# When your cow plays dead



## JasMom (7 mo ago)

Had to rush the dogs in because I thought my favorite cow had died:










She was fine. Just looking dead in the field and using one of our notorious ant hills as a pillow, which reinforced her deadness to me.


----------



## 94Magna_Tom (Feb 23, 2021)

Glad she's not dead 😍!


----------



## fjm (Jun 4, 2010)

I had a pony that would do that - got me every time!


----------



## Heartland2022 (8 mo ago)

I'm guessing that's Hereford cattle breed. Possibly some type of cross but definitely looks Hereford breed to me. Looks like you got some good stock there. A lot of advantages to that breed they mature quickly and have high calving rates. Excellent mothering abilities to boot🤠 I wish we had room - setup for cows😎


----------



## JasMom (7 mo ago)

Hi Heartland2022,

Good eye! We raise registered Miniature Herefords  They are a great breed, very hardy and act like pasture puppies. Like their larger cousins, but easier on a smaller farm and just enough beef for a small family.


----------



## PeggyTheParti (Sep 5, 2019)

I love that you have a favourite cow


----------



## JasMom (7 mo ago)

fjm said:


> I had a pony that would do that - got me every time!

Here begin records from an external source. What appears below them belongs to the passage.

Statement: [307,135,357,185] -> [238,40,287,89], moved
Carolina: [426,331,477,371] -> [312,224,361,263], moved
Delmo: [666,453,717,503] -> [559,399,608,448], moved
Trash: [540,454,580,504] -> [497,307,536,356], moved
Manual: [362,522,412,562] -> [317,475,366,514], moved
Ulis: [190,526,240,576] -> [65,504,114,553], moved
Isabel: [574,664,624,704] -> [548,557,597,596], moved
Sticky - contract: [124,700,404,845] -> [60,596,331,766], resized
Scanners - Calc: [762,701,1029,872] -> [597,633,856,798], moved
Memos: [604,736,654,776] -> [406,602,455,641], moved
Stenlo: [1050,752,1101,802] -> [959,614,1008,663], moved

I have rabbits that do the same, you would think I'd learn.


----------



## JasMom (7 mo ago)

PeggyTheParti said:


> I love that you have a favourite cow


Truthfully, in our small herd, I love them all but Maybelle is the most personable. 








This is her on a normal day. First to come up and see if I brought any grain.


----------



## Tulsi (Jun 8, 2021)

My rabbits do this too. Known on the rabbits united forum as a dbf or dead bunny flop!


----------



## Heartland2022 (8 mo ago)

Tulsi said:


> My rabbits do this too. Known on the rabbits united forum as a dbf or dead bunny flop!

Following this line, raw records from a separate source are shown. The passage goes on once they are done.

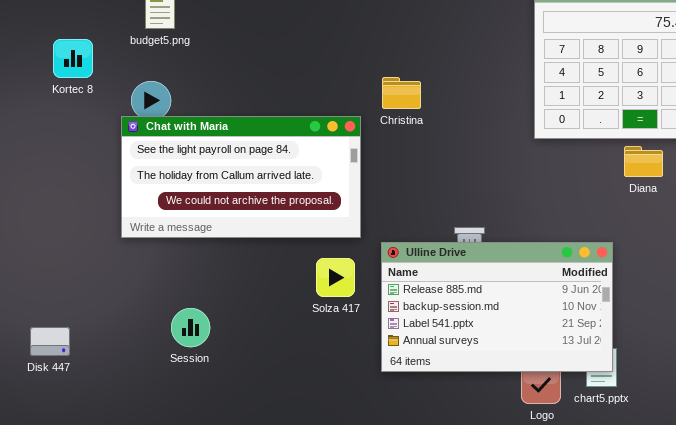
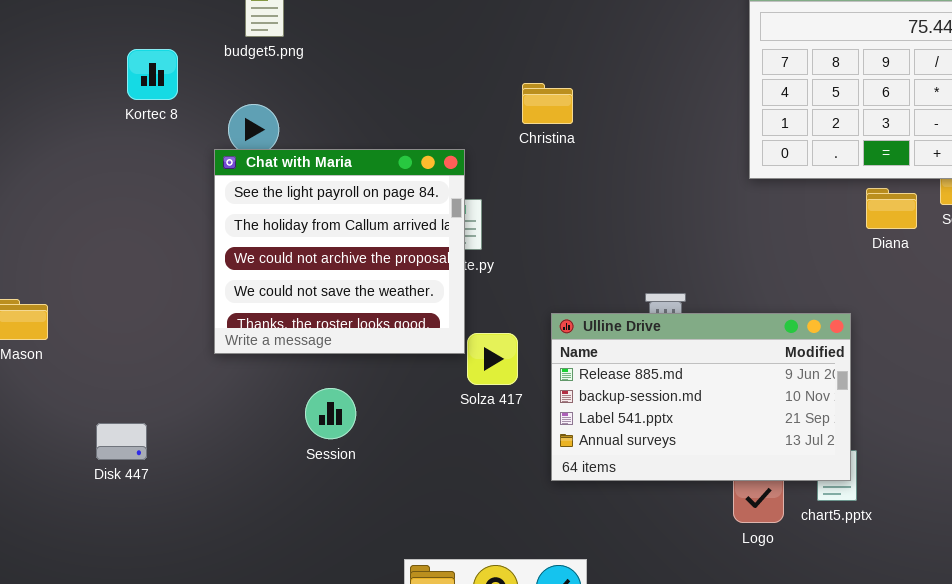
Christina: [382,77,421,109] -> [522,83,573,124], moved
Chat with Maria: [121,116,361,238] -> [214,149,465,354], resized
Session: [171,308,210,347] -> [305,388,356,439], moved

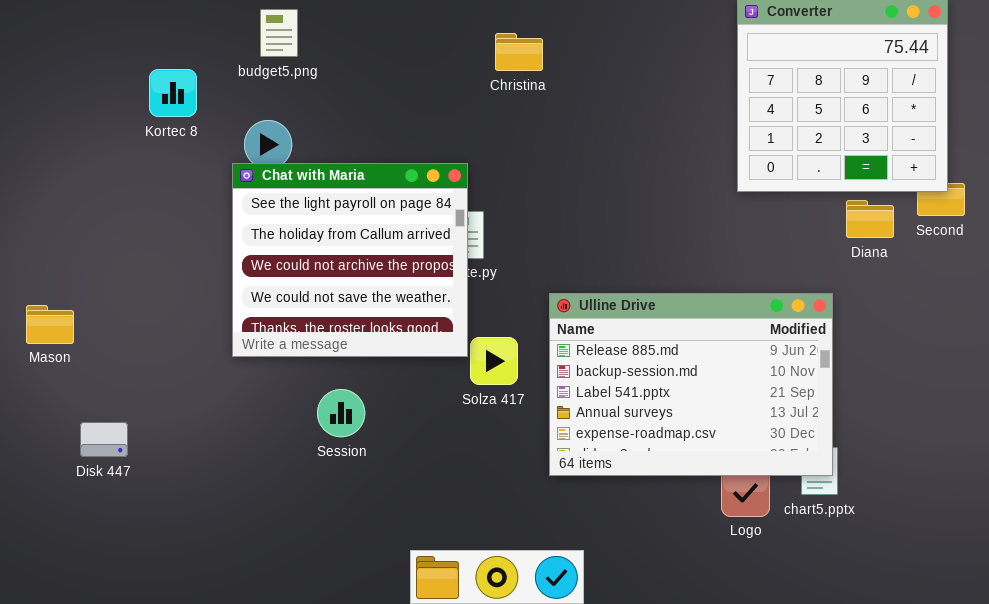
Christina: [522,83,573,124] -> [495,33,543,71], moved
Ulline Drive: [551,313,851,481] -> [549,293,833,476], resized
Disk 447: [96,423,147,460] -> [80,422,128,457], moved

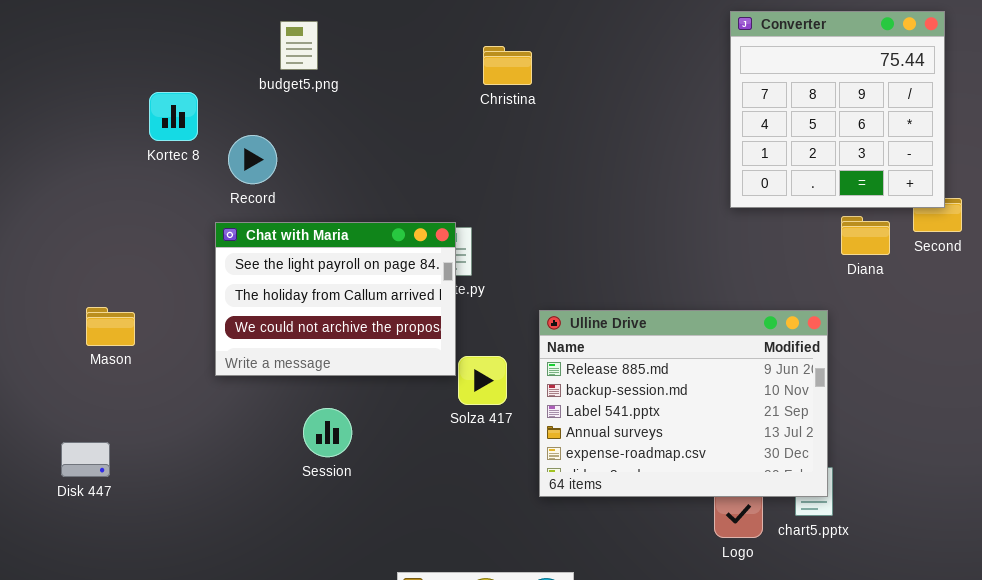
budget5.png: [260,9,298,57] -> [280,21,318,70], moved
Kortec 8: [149,69,197,117] -> [149,92,198,141], moved
Chat with Maria: [232,163,468,357] -> [215,222,456,376], resized
Mason: [26,305,74,344] -> [86,307,135,346], moved

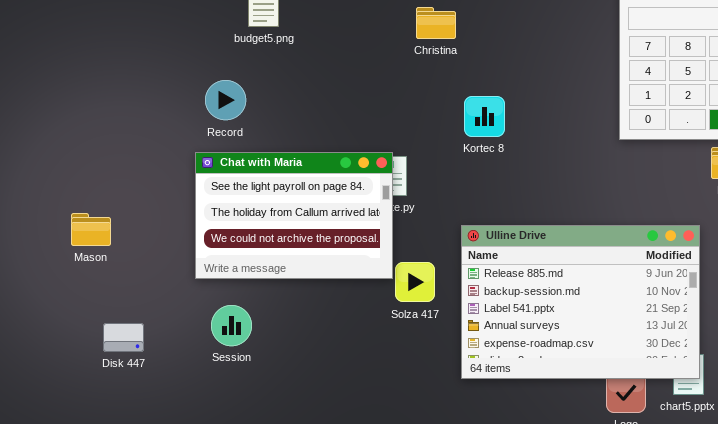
Kortec 8: [149,92,198,141] -> [464,96,505,137], moved
Mason: [86,307,135,346] -> [71,213,111,246], moved
Session: [303,408,352,457] -> [211,305,252,346], moved
Disk 447: [61,442,110,477] -> [103,323,144,352], moved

My doctor told me I got that CRS disease. I looked it up in the medical books and it says can't remember s*** .. I take it my current doctor takes a forceful approach to medicine 😅


----------



## cowpony (Dec 30, 2009)

Is your herd naturally polled, or do you need to get them dehorned?


----------



## JasMom (7 mo ago)

cowpony said:


> Is your herd naturally polled, or do you need to get them dehorned?


We breed for naturally polled, but a couple of our girls were dehorned by their respective breeders. We won't dehorn any of our own calves.


----------